There are various errors which we, at 226ERS, warn against in the queries we receive and respond to daily across our social networks and web forms. These are mainly problems caused by a specific type of product or a specific diet and, therefore, the need to eliminate the use of the product that is thought to obstruct better performance. Complaints about energy gels and bars are usually made however some drinks are also included in the queries.
Generally, we can reduce the majority of the problems down into four main areas:

  • Problems with the correct quantity of water in relation to carbohydrates. It is sometimes forgotten that the carbohydrates that are ingested require a certain quantity of water, with 1:10 being the standard ratio. If a minimum quantity of water is not established, this can cause stomach saturation and possibly lead to a domino effect of stomach pain, gases or even digestion interruption causing vomiting and / or diarroea.
  • Problems with regard to overlooking the fact that many products contain more than one nutrient. When creating a nutritional plan with the exact quantities of carbohydrates and mineral salts, it is often forgotten that, for example, an energy bar, gel or drink contains not only carbohydrates and mineral salts but also other substances, such as BCAAs and caffeine mainly, which ought to be adequately measured and balanced. If not, this can lead to a saturation of mineral salts in the stomach and cause digestion problems.
  • Excess caffeine. Although caffeine improves performance, what appears to be miscalculated is the fact that it must be consumed in measured quantities and that it also takes time to eliminate from the body. This can be quite prolonged and take between 3 to 5 hours to remove. Excess caffeine can cause dizziness, dehydration and even cardiac problems causing a more rapid heartbeat.

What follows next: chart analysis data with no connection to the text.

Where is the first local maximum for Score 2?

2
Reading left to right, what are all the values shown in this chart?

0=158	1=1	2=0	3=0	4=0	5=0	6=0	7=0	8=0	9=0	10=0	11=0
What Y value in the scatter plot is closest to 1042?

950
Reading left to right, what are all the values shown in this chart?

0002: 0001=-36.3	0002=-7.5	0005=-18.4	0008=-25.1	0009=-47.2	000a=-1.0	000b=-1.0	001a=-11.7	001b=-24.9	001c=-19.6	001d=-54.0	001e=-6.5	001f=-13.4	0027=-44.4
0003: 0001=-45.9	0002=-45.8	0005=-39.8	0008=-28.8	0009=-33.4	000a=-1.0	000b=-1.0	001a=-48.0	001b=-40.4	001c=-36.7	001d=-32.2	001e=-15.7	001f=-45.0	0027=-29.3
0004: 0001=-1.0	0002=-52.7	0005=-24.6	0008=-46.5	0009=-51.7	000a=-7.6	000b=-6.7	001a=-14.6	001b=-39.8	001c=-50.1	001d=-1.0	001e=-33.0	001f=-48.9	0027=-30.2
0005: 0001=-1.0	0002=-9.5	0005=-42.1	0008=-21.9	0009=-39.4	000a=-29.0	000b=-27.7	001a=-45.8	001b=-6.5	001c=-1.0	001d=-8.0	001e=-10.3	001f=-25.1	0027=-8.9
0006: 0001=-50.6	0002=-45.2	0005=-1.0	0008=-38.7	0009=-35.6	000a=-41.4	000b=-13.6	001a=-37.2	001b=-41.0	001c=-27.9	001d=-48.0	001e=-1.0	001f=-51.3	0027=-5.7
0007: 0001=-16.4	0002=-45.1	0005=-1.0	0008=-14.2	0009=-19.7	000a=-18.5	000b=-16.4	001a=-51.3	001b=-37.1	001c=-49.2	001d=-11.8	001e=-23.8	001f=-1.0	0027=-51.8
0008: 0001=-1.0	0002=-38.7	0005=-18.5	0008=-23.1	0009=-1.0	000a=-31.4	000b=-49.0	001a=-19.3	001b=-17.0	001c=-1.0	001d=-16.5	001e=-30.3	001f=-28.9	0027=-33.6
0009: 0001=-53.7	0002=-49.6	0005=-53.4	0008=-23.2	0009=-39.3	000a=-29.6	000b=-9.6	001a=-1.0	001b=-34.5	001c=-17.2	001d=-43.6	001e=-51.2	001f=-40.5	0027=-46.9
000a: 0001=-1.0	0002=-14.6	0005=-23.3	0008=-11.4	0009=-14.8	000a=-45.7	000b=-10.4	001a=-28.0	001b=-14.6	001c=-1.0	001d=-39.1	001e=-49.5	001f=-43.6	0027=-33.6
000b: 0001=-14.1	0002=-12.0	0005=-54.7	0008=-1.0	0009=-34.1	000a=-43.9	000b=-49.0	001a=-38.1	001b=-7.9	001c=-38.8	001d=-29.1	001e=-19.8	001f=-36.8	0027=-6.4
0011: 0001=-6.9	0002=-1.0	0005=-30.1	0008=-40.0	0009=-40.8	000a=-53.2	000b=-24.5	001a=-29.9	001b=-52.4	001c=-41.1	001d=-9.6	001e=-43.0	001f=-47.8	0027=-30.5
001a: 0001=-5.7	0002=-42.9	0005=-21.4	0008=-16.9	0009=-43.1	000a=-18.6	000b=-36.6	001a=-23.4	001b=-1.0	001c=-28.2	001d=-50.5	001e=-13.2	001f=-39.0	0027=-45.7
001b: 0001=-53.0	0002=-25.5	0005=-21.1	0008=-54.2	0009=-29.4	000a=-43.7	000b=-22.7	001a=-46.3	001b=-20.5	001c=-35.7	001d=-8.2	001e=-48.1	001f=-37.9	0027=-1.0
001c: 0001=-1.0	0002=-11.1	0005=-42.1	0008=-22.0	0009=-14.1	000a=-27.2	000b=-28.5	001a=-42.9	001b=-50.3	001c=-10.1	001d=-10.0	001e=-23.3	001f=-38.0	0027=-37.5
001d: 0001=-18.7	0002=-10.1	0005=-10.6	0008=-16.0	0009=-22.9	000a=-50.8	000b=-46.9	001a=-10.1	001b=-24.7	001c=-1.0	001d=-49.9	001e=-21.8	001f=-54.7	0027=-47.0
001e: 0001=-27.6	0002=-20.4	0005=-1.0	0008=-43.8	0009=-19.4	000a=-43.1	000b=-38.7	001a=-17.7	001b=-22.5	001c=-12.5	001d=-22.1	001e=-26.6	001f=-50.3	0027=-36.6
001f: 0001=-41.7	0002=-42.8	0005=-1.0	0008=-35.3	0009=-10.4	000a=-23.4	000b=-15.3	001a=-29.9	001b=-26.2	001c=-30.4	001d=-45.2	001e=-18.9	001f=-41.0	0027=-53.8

  • Gels diluted in water bottles. This is a very common practice. Many triathletes tend to think that if they concentrate all the carbohydrate needs in a bottle of gels and take sips throughout the race their needs will be well covered. It is a practice that can give rise to numerous problems, since it is very complicated to measure the amount of carbohydrates that you are ingesting per sip, which in turn makes it very complicated to keep the reserves in optimal condition. This practice also makes it difficult to carry a correct ratio between carbohydrates and ingested liquid.

 
Other problems that can occur in a race are those derived from the use of products (such as biscuits, sandwiches or fizzy drinks) that are not produced for consumption during races. Other products that contain too high an amount of fibre, lactose or gluten can also slow down digestion.